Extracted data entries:
■ ■ ■ ■ ■

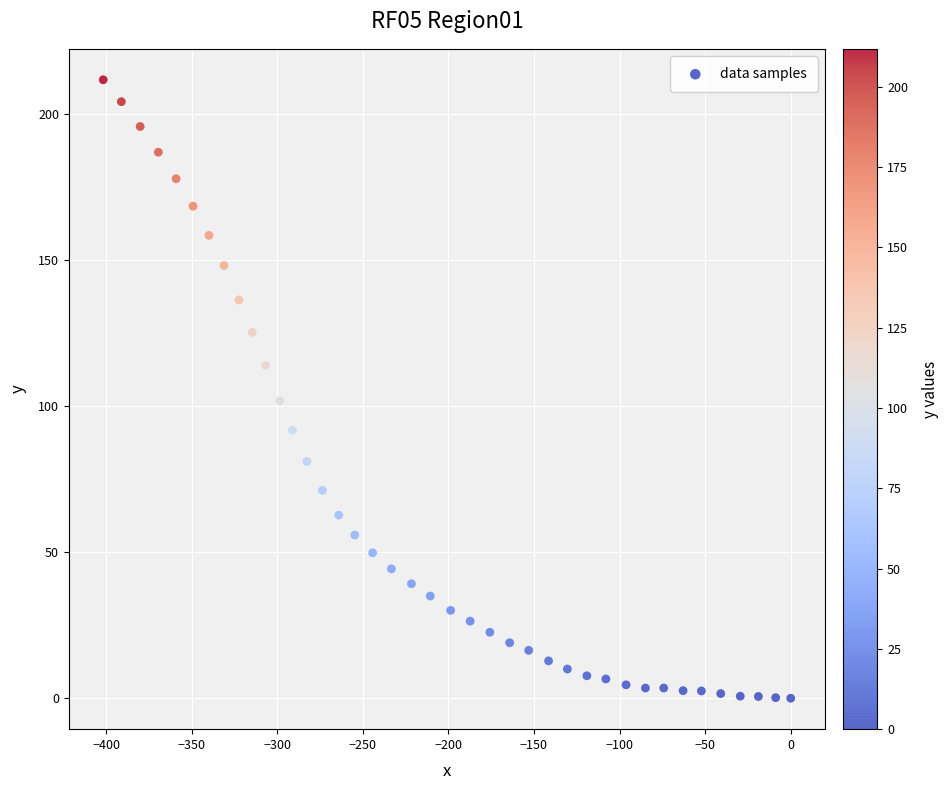

What Y value in the scatter plot is closest to 105?

101.9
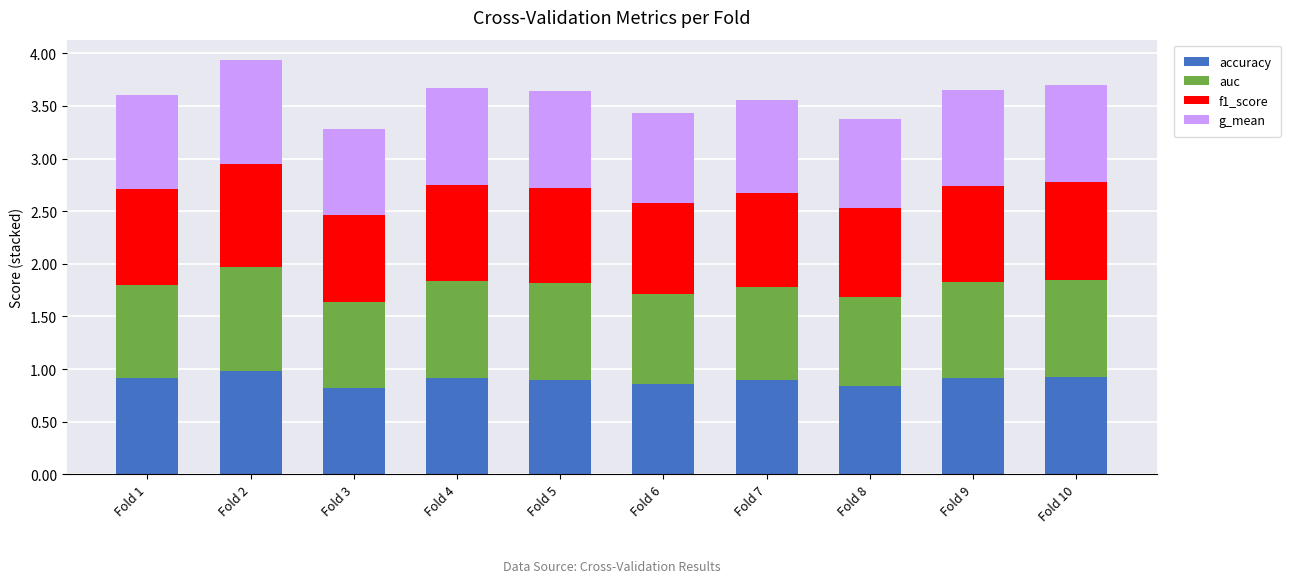

How many series are shown in this chart?

4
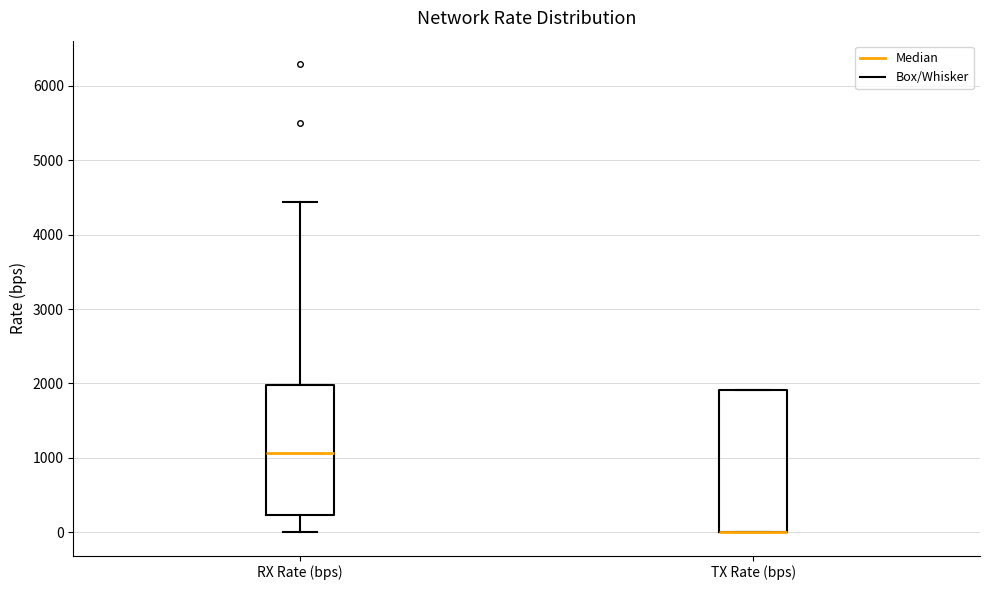

Reading left to right, transcribe this box plot: for each box, give where its median line is, the range the box spans, and where its two whiskers end, as read against the y-axis. The values are not printed on the chart, so give them approximately, as read against the axis.

RX Rate (bps): median 1100, box 200 to 2000, whiskers 0 to 4400
TX Rate (bps): median 0 (drawn on the box's lower edge), box 0 to 1900, whiskers 0 to 1900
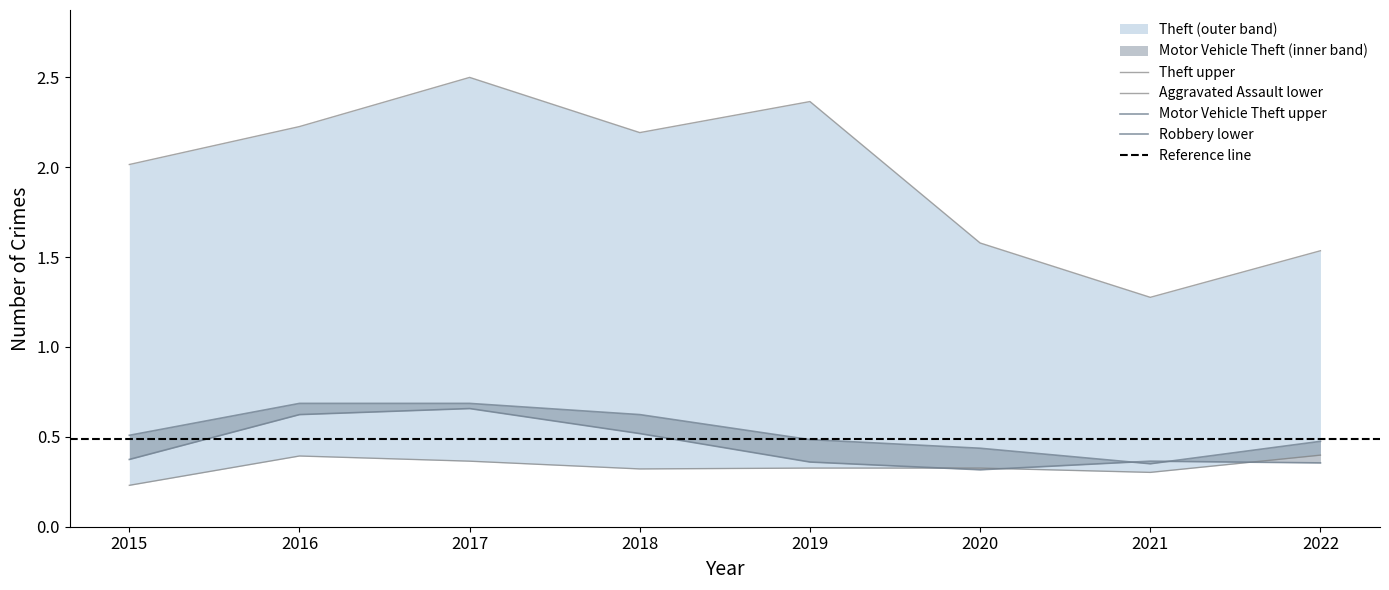

What is the smallest value displayed?

0.2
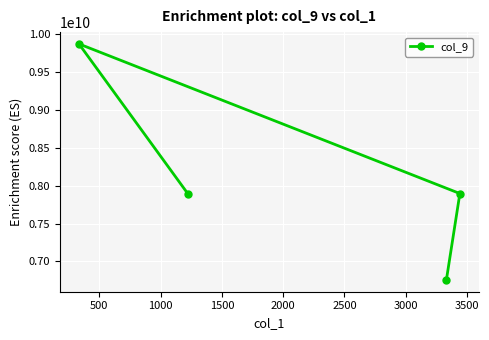

What is the sum of all values?

32422001109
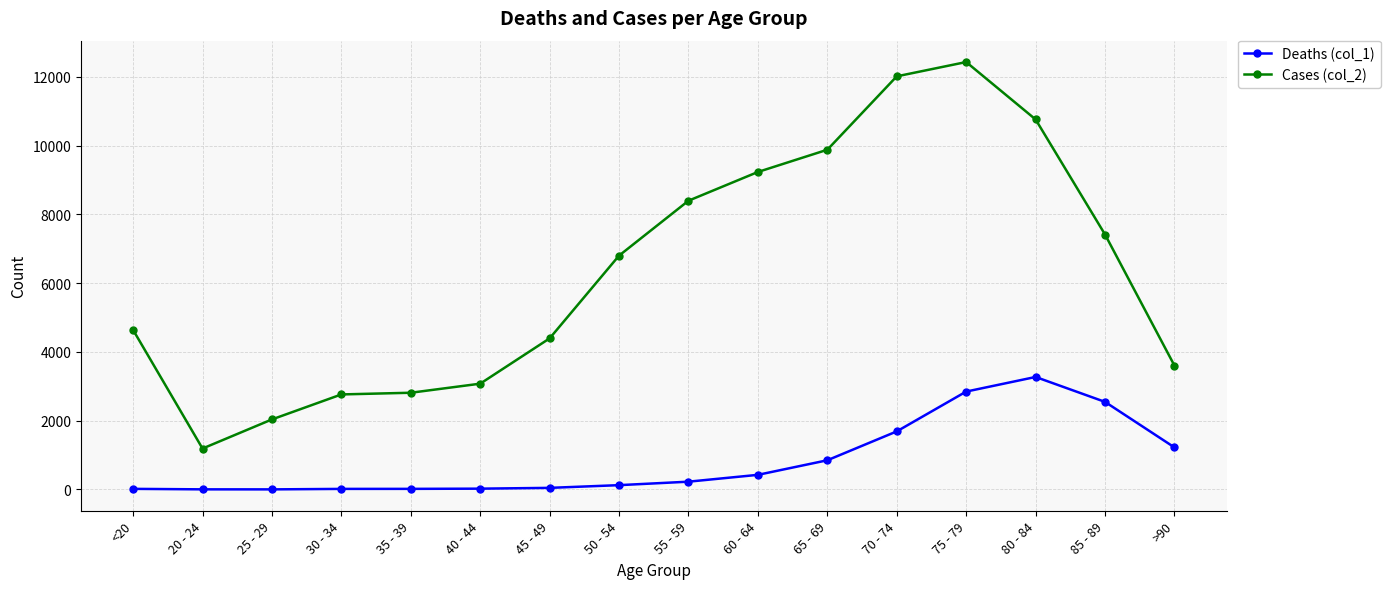

Does the chart have visible grid lines?

Yes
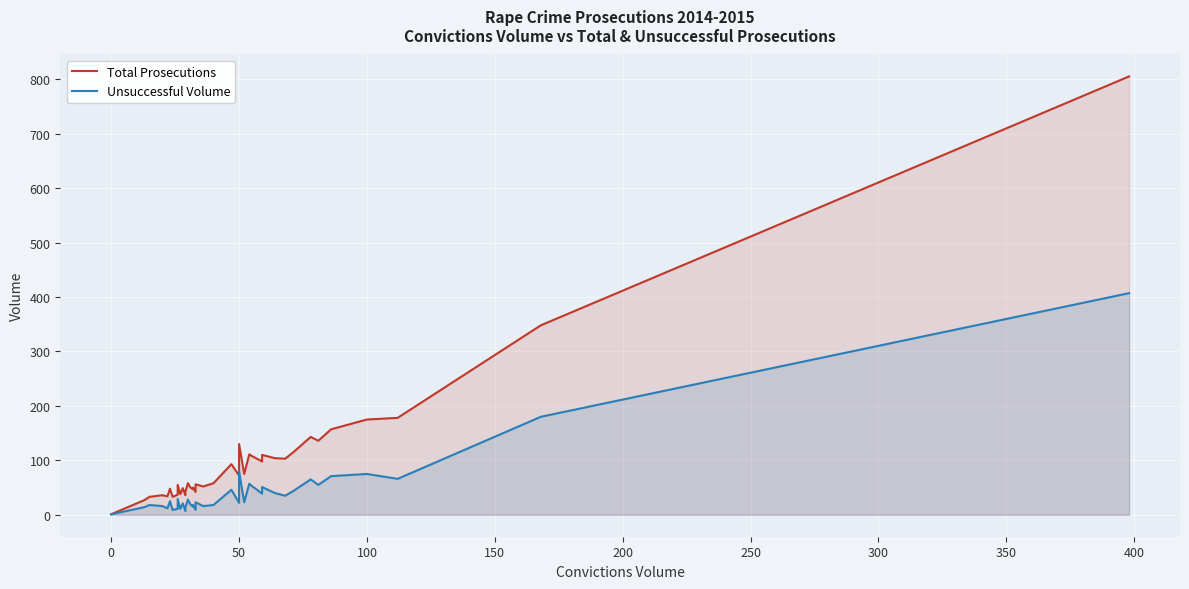

How many distinct data groups are displayed?

2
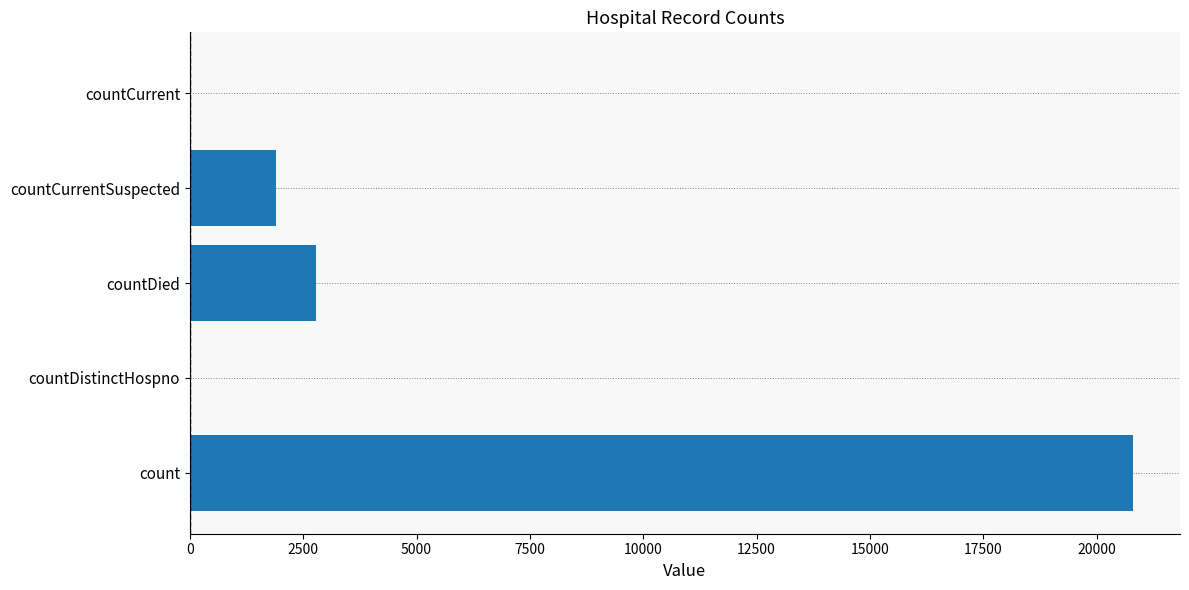

What is the maximum value shown in the chart?

20798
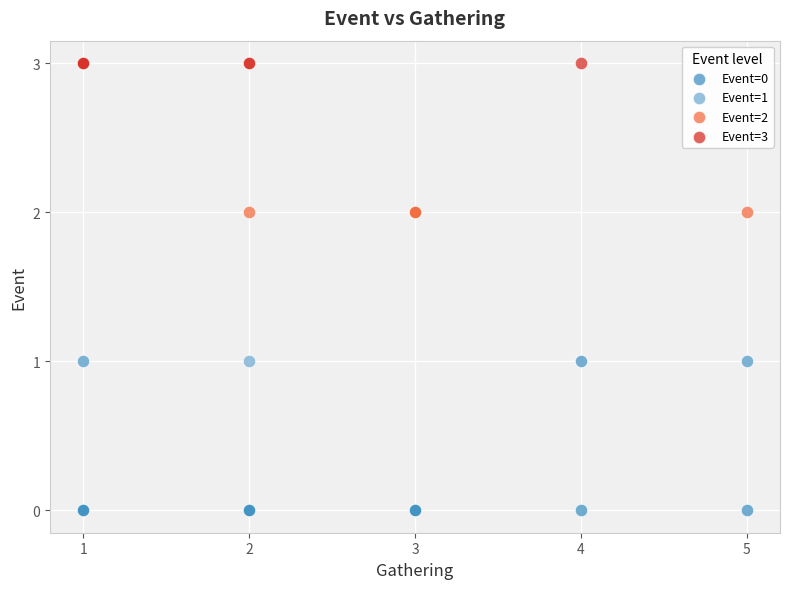

Which series reaches the minimum Y coordinate?

Event=0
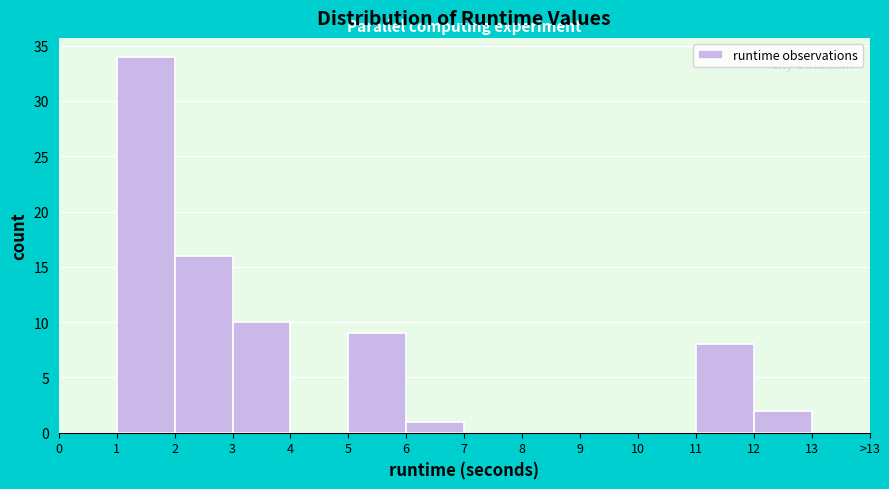

Reading left to right, what are all the values shown in this chart?

0=0	1=34	2=16	3=10	4=0	5=9	6=1	7=0	8=0	9=0	10=0	11=8	12=2	13=0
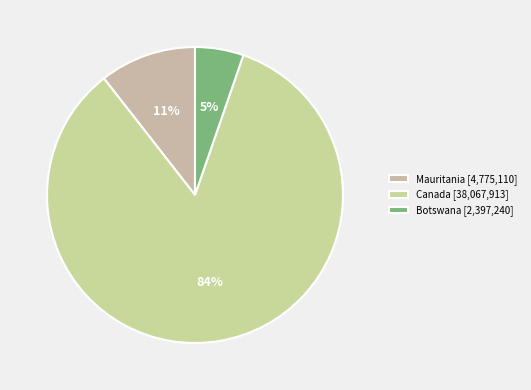

How many segments does this pie chart have?

3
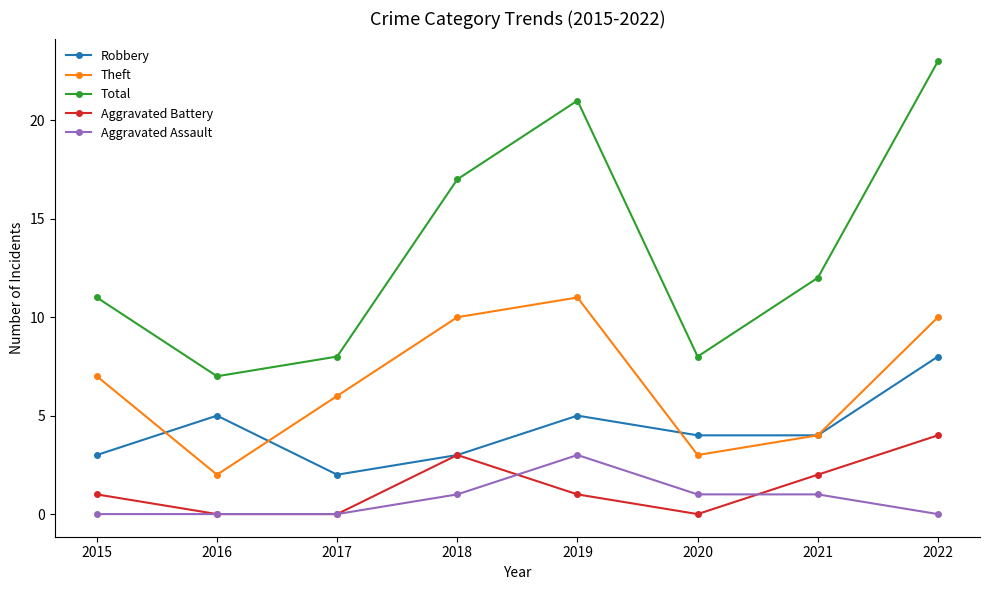

Count the number of categories in the chart.

8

■ ■ ■ ■ ■

[TASK DIRECTIONS]: Copy every item above word for word, omitting the pictures.

[TASK RESPONSE]:
What Y value in the scatter plot is closest to 105?

101.9

How many series are shown in this chart?

4

Reading left to right, transcribe this box plot: for each box, give where its median line is, the range the box spans, and where its two whiskers end, as read against the y-axis. The values are not printed on the chart, so give them approximately, as read against the axis.

RX Rate (bps): median 1100, box 200 to 2000, whiskers 0 to 4400
TX Rate (bps): median 0 (drawn on the box's lower edge), box 0 to 1900, whiskers 0 to 1900

What is the smallest value displayed?

0.2

What is the sum of all values?

32422001109

Does the chart have visible grid lines?

Yes

How many distinct data groups are displayed?

2

What is the maximum value shown in the chart?

20798

Which series reaches the minimum Y coordinate?

Event=0

Reading left to right, what are all the values shown in this chart?

0=0	1=34	2=16	3=10	4=0	5=9	6=1	7=0	8=0	9=0	10=0	11=8	12=2	13=0

How many segments does this pie chart have?

3

Count the number of categories in the chart.

8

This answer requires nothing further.